For EBV transformation, 4 x 106 fresh lymphocytes collected as described above were resuspended in a total of 4.5 ml of RPMI 1640 culture medium (Corning) containing 20% FBS and 1:100 phytohemagglutinin (PHA-M; LifeTechnologies) and transferred to a T-25 flask. EBV supernatant produced by the B95-8 cell lines (provided by the Ober lab) was added at 1:10 to the culture flask. Cells were left undisturbed for three to five days before adding fresh media. Flasks were subsequently examined weekly for changes in cell growth as indicated by acidic pH (yellow color) and the appearance of clumps of cells growing in suspension. Once growth was established (21–35 days), cells were diluted or split to several flasks. When the cell density reached 8 x 105 to 1 x 106 cells per mL they were cryopreserved at a density of 10 x 106 cells per ml of freezing media in cryovials. All LCLs using this study were transformed with the same lot of EBV supernatant.

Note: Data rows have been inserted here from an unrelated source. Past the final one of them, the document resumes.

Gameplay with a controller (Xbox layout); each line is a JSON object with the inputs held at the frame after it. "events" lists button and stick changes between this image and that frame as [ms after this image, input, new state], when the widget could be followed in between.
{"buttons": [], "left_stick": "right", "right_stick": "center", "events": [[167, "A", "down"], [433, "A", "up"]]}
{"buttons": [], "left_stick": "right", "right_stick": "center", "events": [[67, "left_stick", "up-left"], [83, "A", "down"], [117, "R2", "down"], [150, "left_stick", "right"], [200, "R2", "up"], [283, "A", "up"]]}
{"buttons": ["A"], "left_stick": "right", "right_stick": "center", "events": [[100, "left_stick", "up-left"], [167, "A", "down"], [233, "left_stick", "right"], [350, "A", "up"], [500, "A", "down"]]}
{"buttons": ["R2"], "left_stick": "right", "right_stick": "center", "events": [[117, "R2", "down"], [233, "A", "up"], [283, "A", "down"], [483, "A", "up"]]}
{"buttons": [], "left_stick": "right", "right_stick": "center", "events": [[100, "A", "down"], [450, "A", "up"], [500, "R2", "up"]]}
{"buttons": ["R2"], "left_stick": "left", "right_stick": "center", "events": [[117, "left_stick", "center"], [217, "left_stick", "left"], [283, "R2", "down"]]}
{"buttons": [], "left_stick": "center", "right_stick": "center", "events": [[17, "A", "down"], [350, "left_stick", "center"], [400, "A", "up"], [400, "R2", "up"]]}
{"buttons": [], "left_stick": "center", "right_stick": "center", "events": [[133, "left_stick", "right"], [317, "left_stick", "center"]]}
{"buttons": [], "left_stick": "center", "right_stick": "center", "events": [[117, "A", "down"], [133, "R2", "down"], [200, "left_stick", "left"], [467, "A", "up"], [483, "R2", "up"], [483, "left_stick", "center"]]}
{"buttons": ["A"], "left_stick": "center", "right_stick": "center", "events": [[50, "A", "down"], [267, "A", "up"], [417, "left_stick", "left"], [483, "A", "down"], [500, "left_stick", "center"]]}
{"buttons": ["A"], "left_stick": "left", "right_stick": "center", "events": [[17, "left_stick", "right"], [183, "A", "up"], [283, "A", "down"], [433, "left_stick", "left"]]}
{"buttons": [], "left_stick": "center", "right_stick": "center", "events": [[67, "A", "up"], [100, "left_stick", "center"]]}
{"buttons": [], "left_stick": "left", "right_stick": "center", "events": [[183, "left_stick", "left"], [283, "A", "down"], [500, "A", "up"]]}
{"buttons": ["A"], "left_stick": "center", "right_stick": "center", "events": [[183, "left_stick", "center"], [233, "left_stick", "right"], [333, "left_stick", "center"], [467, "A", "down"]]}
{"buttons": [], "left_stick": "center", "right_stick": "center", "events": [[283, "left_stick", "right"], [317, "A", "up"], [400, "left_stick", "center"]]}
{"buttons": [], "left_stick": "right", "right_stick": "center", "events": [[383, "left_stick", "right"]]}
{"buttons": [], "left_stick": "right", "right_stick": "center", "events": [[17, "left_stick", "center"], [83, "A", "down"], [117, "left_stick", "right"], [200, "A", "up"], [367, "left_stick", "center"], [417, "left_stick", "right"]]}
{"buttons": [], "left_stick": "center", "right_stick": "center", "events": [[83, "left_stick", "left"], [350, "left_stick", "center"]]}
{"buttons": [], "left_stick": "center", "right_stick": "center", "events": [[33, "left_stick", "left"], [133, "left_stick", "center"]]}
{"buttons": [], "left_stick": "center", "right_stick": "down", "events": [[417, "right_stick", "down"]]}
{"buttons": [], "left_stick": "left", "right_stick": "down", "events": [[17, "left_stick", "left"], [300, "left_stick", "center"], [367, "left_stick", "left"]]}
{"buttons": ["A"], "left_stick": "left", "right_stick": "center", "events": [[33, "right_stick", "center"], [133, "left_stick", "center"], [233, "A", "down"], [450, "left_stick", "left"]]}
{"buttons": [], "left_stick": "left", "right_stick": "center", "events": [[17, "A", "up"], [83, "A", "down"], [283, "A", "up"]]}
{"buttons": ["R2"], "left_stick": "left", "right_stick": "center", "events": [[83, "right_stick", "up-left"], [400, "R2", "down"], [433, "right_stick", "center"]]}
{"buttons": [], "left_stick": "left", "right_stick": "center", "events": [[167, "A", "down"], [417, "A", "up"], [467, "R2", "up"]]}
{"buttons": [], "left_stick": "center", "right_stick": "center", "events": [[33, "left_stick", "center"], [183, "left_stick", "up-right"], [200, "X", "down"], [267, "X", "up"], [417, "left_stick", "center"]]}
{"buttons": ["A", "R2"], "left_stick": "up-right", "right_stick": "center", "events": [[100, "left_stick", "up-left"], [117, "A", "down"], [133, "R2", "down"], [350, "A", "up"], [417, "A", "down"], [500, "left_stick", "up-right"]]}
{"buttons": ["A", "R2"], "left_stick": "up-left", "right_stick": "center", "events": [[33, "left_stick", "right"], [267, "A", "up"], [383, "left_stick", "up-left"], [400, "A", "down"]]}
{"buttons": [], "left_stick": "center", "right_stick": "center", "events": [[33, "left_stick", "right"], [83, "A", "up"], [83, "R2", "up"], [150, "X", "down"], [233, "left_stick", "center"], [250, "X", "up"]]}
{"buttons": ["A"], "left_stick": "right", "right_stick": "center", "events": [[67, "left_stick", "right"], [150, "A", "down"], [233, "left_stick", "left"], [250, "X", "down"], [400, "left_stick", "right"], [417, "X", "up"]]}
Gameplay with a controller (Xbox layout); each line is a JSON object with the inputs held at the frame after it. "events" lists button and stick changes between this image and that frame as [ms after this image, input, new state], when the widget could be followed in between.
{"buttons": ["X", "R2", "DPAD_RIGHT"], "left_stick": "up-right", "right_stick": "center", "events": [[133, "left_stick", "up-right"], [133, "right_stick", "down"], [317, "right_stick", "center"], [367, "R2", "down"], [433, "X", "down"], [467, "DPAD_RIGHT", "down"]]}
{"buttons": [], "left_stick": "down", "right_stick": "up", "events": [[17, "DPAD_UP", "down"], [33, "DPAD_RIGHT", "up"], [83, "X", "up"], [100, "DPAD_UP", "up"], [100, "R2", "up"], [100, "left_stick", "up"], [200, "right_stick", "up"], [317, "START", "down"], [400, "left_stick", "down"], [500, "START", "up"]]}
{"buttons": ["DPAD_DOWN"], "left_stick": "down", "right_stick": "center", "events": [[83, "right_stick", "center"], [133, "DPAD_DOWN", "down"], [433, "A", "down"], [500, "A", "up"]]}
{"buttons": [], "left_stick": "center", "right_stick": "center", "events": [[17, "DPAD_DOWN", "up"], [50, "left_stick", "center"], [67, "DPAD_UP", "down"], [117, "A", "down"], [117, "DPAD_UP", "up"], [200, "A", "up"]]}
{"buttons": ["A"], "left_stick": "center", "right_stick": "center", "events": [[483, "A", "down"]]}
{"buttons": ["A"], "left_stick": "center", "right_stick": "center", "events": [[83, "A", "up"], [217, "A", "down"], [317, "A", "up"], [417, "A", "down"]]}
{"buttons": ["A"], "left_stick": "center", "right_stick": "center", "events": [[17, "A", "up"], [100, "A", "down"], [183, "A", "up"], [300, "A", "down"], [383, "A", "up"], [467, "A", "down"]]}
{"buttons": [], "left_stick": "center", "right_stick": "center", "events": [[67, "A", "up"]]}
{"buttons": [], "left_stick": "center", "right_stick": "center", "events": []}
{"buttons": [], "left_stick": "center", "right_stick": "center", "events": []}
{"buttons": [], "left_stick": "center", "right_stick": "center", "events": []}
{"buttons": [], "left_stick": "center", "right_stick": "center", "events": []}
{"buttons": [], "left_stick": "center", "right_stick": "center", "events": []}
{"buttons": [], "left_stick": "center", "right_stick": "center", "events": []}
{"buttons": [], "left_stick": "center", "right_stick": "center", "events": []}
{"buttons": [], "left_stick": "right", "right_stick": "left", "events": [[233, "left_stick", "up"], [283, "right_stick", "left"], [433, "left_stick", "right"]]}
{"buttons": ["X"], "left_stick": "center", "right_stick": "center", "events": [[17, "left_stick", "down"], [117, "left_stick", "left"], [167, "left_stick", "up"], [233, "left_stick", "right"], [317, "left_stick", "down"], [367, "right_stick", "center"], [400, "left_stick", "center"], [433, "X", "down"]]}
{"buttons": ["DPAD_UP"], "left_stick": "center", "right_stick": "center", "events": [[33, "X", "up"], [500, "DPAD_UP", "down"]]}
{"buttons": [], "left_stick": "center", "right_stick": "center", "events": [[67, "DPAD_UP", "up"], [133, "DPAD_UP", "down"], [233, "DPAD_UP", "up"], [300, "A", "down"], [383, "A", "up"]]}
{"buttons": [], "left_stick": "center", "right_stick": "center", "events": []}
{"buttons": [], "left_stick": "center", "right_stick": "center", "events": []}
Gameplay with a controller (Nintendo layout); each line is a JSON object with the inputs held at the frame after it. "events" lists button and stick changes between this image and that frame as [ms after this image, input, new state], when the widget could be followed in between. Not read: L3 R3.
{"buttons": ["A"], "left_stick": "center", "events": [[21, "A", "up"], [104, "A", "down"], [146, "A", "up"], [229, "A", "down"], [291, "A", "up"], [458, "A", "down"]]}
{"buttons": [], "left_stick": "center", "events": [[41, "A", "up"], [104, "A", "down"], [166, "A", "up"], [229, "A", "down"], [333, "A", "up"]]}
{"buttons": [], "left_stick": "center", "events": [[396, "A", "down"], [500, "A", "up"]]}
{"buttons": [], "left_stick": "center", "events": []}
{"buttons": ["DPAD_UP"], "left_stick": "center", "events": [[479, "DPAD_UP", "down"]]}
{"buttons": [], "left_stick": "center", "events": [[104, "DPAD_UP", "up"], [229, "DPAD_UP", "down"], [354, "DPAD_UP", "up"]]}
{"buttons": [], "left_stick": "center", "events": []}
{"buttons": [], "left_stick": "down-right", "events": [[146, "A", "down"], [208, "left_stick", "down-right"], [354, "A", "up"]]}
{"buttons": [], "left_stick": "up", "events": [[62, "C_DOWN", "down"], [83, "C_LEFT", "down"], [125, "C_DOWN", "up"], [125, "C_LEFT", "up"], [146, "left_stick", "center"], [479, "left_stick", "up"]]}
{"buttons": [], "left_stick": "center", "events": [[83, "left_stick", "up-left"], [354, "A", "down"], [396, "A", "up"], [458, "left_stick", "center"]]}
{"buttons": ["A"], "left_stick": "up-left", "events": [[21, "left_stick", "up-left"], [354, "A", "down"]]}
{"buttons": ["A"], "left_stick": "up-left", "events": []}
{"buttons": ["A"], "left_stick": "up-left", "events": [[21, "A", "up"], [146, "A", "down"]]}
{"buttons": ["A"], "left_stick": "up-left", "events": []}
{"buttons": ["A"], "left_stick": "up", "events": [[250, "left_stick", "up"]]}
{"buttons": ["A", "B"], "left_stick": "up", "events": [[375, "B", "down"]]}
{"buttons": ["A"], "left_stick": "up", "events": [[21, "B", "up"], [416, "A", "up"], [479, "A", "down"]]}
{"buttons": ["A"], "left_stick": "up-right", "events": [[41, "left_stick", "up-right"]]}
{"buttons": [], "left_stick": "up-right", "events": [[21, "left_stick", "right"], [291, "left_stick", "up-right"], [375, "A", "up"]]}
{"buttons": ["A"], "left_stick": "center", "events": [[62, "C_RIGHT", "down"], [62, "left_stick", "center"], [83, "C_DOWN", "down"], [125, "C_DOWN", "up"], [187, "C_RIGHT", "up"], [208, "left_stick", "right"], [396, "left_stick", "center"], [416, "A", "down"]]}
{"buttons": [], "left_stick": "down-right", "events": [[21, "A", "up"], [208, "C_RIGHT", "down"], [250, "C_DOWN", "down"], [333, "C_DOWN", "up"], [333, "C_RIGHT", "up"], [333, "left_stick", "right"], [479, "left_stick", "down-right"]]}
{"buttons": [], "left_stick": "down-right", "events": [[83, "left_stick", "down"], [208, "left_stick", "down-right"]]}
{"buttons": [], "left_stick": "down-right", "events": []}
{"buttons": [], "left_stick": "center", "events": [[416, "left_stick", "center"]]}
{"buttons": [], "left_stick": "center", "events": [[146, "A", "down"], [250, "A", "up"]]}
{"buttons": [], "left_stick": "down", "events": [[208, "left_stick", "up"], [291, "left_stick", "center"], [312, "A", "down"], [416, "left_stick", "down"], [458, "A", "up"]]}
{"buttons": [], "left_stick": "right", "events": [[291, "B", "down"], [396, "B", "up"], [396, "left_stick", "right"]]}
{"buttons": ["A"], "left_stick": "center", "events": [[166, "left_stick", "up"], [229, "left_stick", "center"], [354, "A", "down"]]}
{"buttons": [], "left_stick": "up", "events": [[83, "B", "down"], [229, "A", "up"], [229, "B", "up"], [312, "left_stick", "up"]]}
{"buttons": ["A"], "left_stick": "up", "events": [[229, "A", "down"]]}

To establish iPSCs we transfected LCLs (Amaxa Nucleofector Technology; Lonza) and fibroblasts (Neon Transfection System; Life Technologies) with oriP/EBNA1 PCXLE based episomal plasmids that containing the genes OCT3/4, SOX2, KLF4, L-MYC, LIN28, and an shRNA against p53 . We supplemented these plasmids with an in vitro-transcribed EBNA1 mRNA transcript to promote exogenous vector retention following electroporation of the episomal vector [28,29]. Fibroblasts from all individuals were reprogrammed in two batches (see details in S1 Table). LCLs were reprogrammed in four batches (S1 Table). The first three batches contained LCLs from all four individuals. Individual 4 failed reprogramming in batches one and three. A final fourth batch was therefore done with only individual 4 (replicates A and C; S1 Table). We plated a range of 10,000–40,000 transfected cells per well in a 6-well plate. Within 21 days colonies were visible and manually passaged onto a fresh plate of irradiated CF1 mouse embryonic fibroblasts (MEF). We passaged these new iPSC colonies on MEF in hESC media (DMEM/F12 (Corning) supplemented with 20% KOSR (LifeTechnologies), 0.1mM NEAA, 2mM GlutaMAX, 1% Pen/Strep, 0.1% 2-Mercaptoethanol (LifeTechnologies)). Fibroblast derived iPSCs were supplemented with 100ng/mL human basic fibroblast growth factor, versus 25ng/mL for LCL derived iPSCs; all other culture conditions were identical. After 10 passages of growth we transitioned the cultures to feeder-free conditions and cultured them for an additional three passages before collecting cell pellets for analysis. Feeder-free cultures were grown using 0.01mg/cm2 (1:100) hESC-grade Matrigel (BD Sciences) and Essential 8 media (LifeTechnologies). Passaging was done using DPBS supplemented with 0.5mM EDTA. All RNA and DNA were isolated using Zymo dual extraction kits (Zymo Research) with a DNase treatment during RNA extraction (Qiagen).
Characterization of iPSCs
All iPSC lines were characterized as described previously . Briefly, we initially confirmed pluripotency using PluriTest , a classifier that assigns samples a pluripotency score and novelty score based on genome-wide gene expression data. All samples were classified as pluripotent and had a low novelty score (S1 Fig). We next performed qPCR using 1 μg of total RNA, converted to cDNA, from all samples to confirm the endogenous expression of pluripotency genes: OCT3/4, NANOG, and SOX2 (S2A–S2C Fig). Additionally, we tested for the presence and expression of the EBV gene EBNA-1 using PCR (primers and cycling conditions can be found in S5 Table) (S2D and S3 Figs). We tested all samples for both genomic integrations and vector-based EBV. We did this using primers designed to amplify the EBNA-1 segment found in both the episomal vectors and the EBV used to transform LCLs. If the cell was positive (a single positive case was found: Ind4 F-iPSC), we further tested the origin of the EBV (genomic or episomal) using primers specific to the LMP-2A gene found in EBV or part of the sequence specific to the episomal plasmid (S3 Fig). Finally, we confirmed the ability of all iPSC lines to differentiate into the three main germ layers using the embryoid body (EB) assay. The EBs were imaged for the presence of all three germ layers (S4 Fig). It should also be noted that gene expression and DNA methylation levels are extremely similar between iPSC lines. This relative homogeneity further demonstrates the quality of our iPSC lines. In summary, all iPSC lines established in this study showed expression of pluripotent genes quantified by qPCR, generated EBs for all three germ layers, and were classified as pluripotent based on PluriTest.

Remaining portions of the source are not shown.